**What you need to do**
Could you lay out the lines from the line with "What is the" through the line with "Base case cost", both included, as a Markdown table with the columns No and Line? Number each line and leave out blank lines.

**Records supplied**
= Beginning of Section =
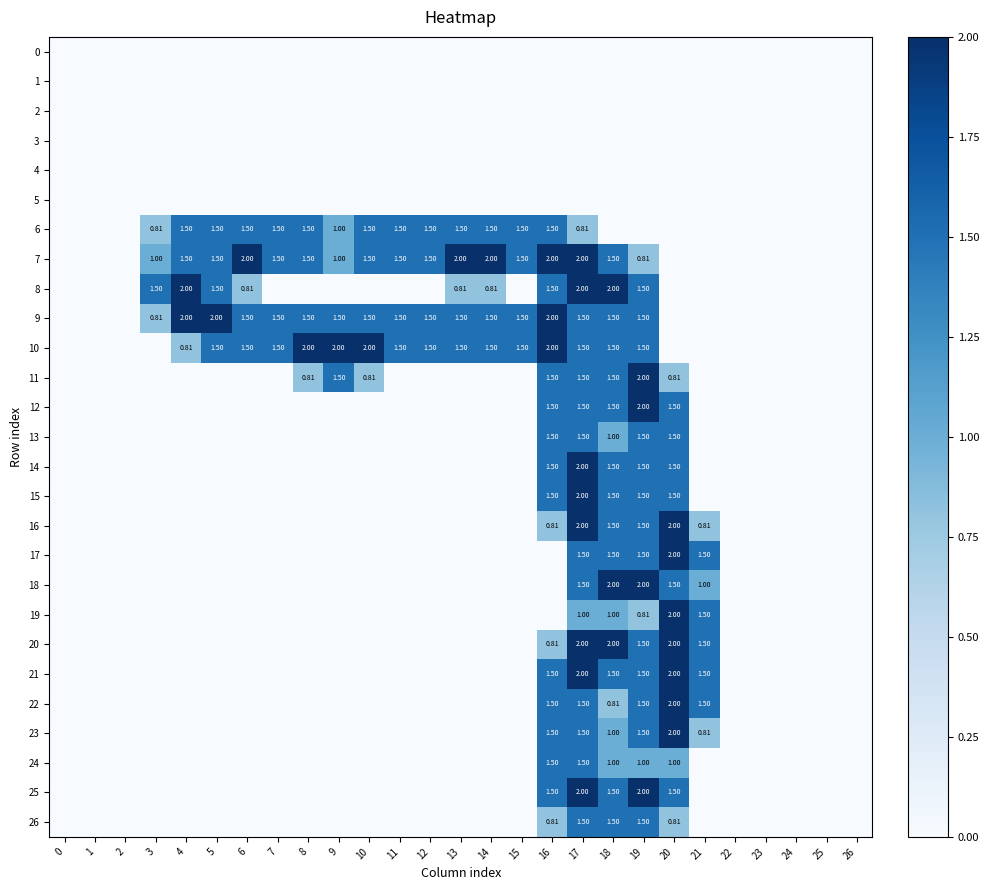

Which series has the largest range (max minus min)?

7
= End of Section =
= Beginning of Section =
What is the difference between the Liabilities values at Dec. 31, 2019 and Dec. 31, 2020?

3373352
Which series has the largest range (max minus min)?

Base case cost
= End of Section =
**Output of the task**
| No | Line |
|---|---|
| 1 | What is the difference between the Liabilities values at Dec. 31, 2019 and Dec. 31, 2020? |
| 2 | 3373352 |
| 3 | Which series has the largest range (max minus min)? |
| 4 | Base case cost |